Welsh Conservatives today launched their General Election manifesto with a pledge to end Labour’s poverty of ambition for Wales.
The manifesto outlines Conservative plans to get the Welsh economy moving through measures to create jobs and support businesses, support families and develop safe communities, and give people real power and control over their own lives.
Some of the manifesto’s key proposals include:
- Boosting enterprise by stopping the most damaging part of Labour’s tax on jobs
- Opening up Government procurement to smaller companies
- Increasing health spending every year, protecting funds for Wales, and working to ensure the Welsh NHS has the resources it needs
- Supporting electrification of the Great Western rail line to South Wales, with a commitment to developing a high speed rail link to Wales
- Granting a referendum on further powers for the National Assembly
- Developing a super-fast broadband network throughout the UK
- Encouraging public sector workers to come together to form employee-led co-operatives and bid to take over the services they run
- Creating a Big Society Bank, funded from unclaimed bank assets, to provide new finance for neighbourhood groups, charities, social enterprises and other nongovernmental bodies
- Introducing a community right to buy scheme, giving local communities the chance to bid to run ailing local services like pubs and post offices
- Re-establishing the link between the basic state pension and earnings, and protecting schemes such as winter fuel payments, free bus travel and free TV licences
In a joint foreword to the manifesto, Shadow Secretary of State for Wales Cheryl Gillan and Welsh Conservative Assembly leader Nick Bourne say:
“At this election, people in Wales face a simple choice.

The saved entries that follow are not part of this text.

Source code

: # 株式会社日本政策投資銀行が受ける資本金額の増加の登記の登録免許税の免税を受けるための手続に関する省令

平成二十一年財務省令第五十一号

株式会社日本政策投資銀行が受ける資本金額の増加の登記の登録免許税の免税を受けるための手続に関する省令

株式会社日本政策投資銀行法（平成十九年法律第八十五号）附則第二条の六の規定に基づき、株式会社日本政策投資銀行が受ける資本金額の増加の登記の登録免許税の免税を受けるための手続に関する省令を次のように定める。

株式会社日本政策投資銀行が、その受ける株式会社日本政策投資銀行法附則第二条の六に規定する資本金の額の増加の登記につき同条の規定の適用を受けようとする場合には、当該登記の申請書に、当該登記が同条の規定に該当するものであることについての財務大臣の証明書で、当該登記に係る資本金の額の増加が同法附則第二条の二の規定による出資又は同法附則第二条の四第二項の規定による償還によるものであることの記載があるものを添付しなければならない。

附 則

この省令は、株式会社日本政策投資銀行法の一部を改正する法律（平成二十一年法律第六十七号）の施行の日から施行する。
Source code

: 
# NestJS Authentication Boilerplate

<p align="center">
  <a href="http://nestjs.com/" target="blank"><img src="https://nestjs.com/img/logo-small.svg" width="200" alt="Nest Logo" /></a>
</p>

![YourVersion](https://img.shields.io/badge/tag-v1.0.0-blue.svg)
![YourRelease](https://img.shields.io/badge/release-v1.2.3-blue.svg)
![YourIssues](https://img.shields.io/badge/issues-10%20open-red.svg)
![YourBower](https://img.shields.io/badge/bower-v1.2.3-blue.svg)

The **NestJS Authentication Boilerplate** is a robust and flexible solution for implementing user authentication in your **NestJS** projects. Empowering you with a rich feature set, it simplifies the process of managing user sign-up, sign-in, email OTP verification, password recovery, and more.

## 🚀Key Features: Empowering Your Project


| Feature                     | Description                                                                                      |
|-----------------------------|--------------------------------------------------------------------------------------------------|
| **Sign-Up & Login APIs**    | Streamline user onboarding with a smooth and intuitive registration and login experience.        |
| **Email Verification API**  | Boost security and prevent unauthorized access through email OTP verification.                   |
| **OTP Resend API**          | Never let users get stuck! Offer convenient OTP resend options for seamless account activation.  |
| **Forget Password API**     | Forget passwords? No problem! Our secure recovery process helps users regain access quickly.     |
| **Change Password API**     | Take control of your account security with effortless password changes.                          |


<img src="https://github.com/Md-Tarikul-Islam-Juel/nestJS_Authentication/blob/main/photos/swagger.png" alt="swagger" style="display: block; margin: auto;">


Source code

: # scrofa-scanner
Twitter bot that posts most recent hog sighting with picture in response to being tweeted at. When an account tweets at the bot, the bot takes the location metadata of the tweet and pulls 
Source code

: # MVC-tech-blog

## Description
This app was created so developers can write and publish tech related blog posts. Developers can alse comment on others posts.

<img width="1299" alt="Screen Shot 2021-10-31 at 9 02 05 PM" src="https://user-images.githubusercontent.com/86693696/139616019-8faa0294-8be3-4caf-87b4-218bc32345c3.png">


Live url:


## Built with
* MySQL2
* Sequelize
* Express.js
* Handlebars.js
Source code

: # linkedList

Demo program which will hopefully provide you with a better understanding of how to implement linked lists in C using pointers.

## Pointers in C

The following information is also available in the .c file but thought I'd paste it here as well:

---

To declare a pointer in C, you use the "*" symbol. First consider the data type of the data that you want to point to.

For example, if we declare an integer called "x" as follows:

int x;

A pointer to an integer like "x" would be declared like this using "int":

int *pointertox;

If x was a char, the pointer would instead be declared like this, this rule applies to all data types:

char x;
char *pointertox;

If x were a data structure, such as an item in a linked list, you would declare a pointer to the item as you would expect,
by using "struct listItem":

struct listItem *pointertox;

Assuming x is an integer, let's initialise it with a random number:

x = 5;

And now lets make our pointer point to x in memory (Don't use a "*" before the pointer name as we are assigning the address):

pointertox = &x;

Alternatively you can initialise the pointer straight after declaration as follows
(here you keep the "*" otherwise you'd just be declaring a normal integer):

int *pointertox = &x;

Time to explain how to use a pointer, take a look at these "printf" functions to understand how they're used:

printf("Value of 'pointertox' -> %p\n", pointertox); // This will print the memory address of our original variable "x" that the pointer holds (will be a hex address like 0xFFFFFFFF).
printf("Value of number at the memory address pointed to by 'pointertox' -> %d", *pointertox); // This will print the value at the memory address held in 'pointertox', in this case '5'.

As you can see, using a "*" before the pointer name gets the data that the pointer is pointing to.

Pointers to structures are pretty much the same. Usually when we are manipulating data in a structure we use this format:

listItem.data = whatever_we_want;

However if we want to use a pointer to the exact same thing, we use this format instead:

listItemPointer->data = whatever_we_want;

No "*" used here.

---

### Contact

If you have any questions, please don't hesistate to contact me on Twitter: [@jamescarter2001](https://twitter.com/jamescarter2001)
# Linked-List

Change with David Cameron’s Conservatives or more of the same with Gordon Brown and Labour.
“Now we know in Wales what more of the same looks like. It can be summed up in one word: complacency.
“Labour has regarded Wales as its own personal fiefdom for generations and lacks any ambition for its future.
“That is why the First Minister described our struggling economy as ‘not that bad’.
“That is why the Secretary of State feels reassured by the fact that Wales is outperforming Rwanda.
“You only have to look at the facts and figures to see where this attitude has got us.
“We have a higher unemployment rate than any other nation of the UK and our wages are among the lowest.
“The number of new businesses starting in Wales is lower than almost anywhere else in the UK, and the economic gap between Wales and the rest of the UK has widened.
“Over the last few years, Conservatives have been working hard in Parliament, in the Assembly, in Europe, in councils and in towns and villages across Wales, to offer a real alternative.
“We have shown that we have not only the energy and determination, but also the right policies to really make a difference in Wales and Britain.
“We are not afraid to be ambitious about Wales’s future.
“We want to see a family-friendly Wales, where parents are supported and no-one has to choose between their children and their career.
“We want to see a Wales where communities come together again to support each other, to pass on skills to those seeking employment, to revitalize neighbourhoods and to rescue ailing local facilities.
“We want to see a working Wales, with a thriving private sector, a solid infrastructure and a first rate skills base that will make it, once again, one of the most attractive places to do business in the world.
“We want to see politicians of all parties in Wales and at Westminster working together and putting Wales first.
“So we will work with the Welsh Assembly Government as, even though we may often disagree, working together is the only way to make devolution work for Wales.
“Conservatives believe that people in Wales and Britain deserve better; that ‘not that bad’ is not good enough.
“We believe it is time for change, and with your help and your vote, we can deliver it.”
In the foreword to the manifesto, Conservative Party leader David Cameron says:
“A country is at its best when the bonds between people are strong and when the sense of national purpose is clear. Today the challenges facing Britain are immense.
“Our economy is overwhelmed by debt, our social fabric is frayed and our political system has betrayed the people.
“But these problems can be overcome if we pull together and work together. If we remember that we are all in this together.”